Didn't read it, don't have time for 68 pages, but I've read his stuff before, and found it rather weak in terms of facts... I've given you a few selected highlights of his arguments, did you find anything of substance there??
iceberg
12-07-2007, 12:56 PM
Didn't read it, don't have time for 68 pages, but I've read his stuff before, and found it rather weak in terms of facts... I've given you a few selected highlights of his arguments, did you find anything of substance there??
not any more than a UK judge may have found. : )
things like we've predicted ice ages in our time as well as global warming in our time are *fact* though, SB. why is this so much different than all the "cry wolf" times before?
silverbear
12-08-2007, 01:38 AM
things like we've predicted ice ages in our time as well as global warming in our time are *fact* though, SB. why is this so much different than all the "cry wolf" times before?
With each passing year, we pump more and more crap into the atmosphere... you might want to tell yourself there's no harm in that, to me that's playing the ostrich...
Those predictions of impending ice ages were never considered mainstream theory, anyway... they were generally disregarded by most, unless it was to laugh at them...

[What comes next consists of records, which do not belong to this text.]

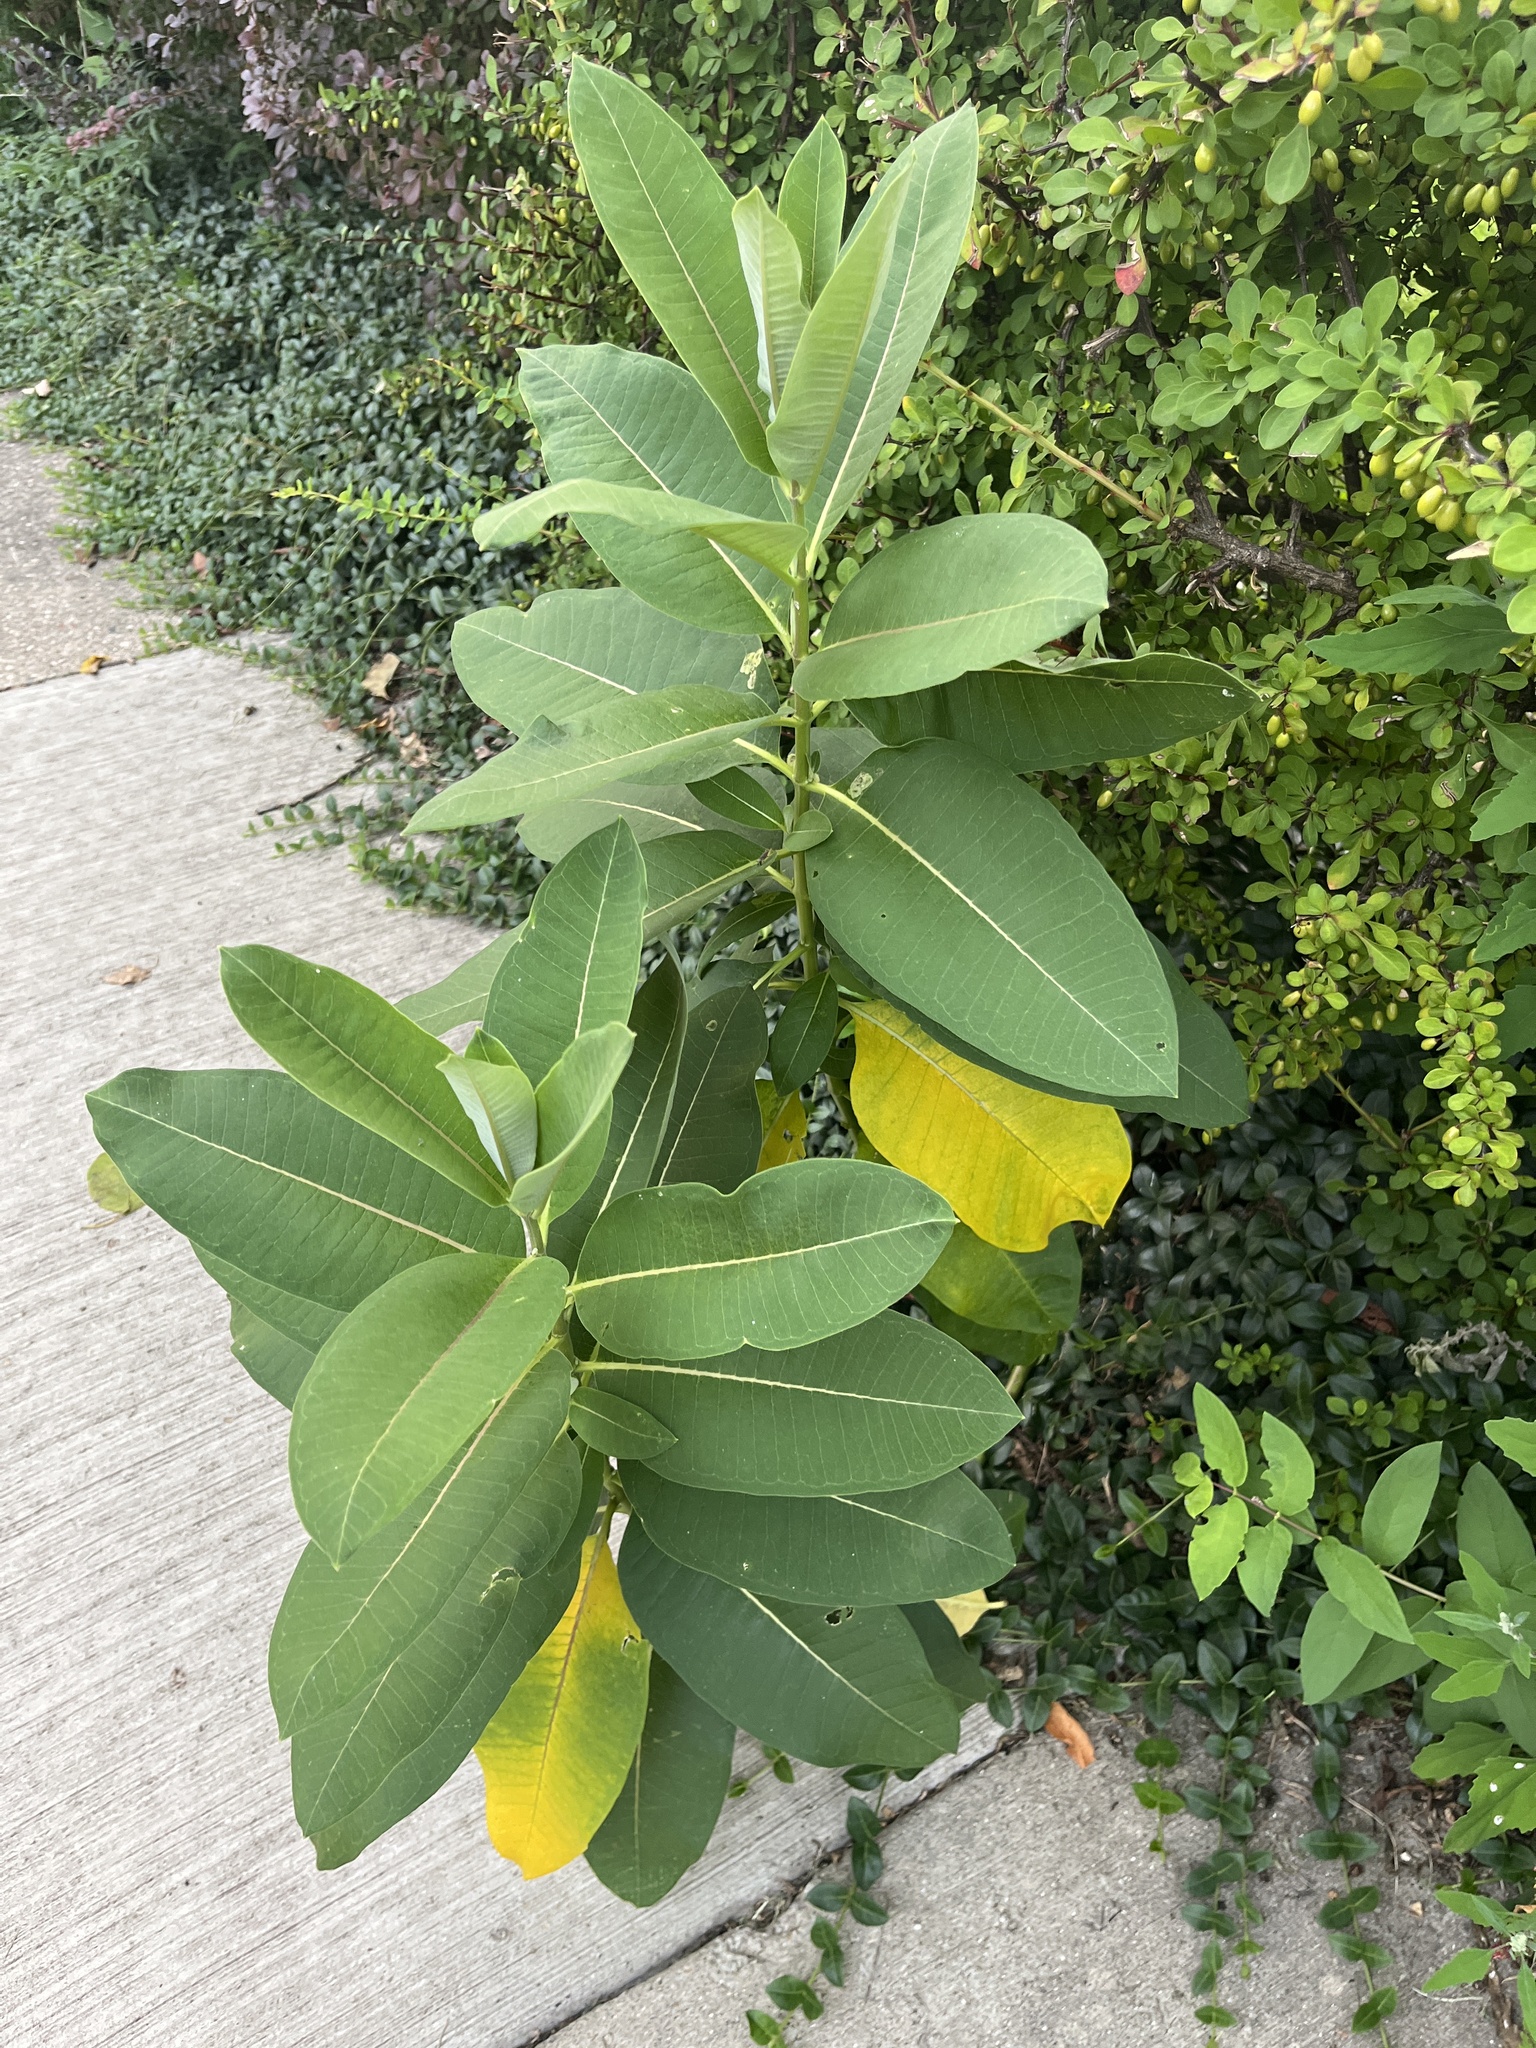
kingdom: Plantae
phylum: Tracheophyta
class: Magnoliopsida
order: Gentianales
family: Apocynaceae
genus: Asclepias
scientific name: Asclepias syriaca
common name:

At any one time, you can find groups of so-called scientists claiming some really wild stuff... which just proves that there is a lunatic fringe even in the scientific community... but these days, global warming is accepted as real by the VAST majority of scientists willing to express themselves on the subject...
zrinkill
12-08-2007, 08:16 AM
I think there is a difference in doubting global warming and doubting man made global warming.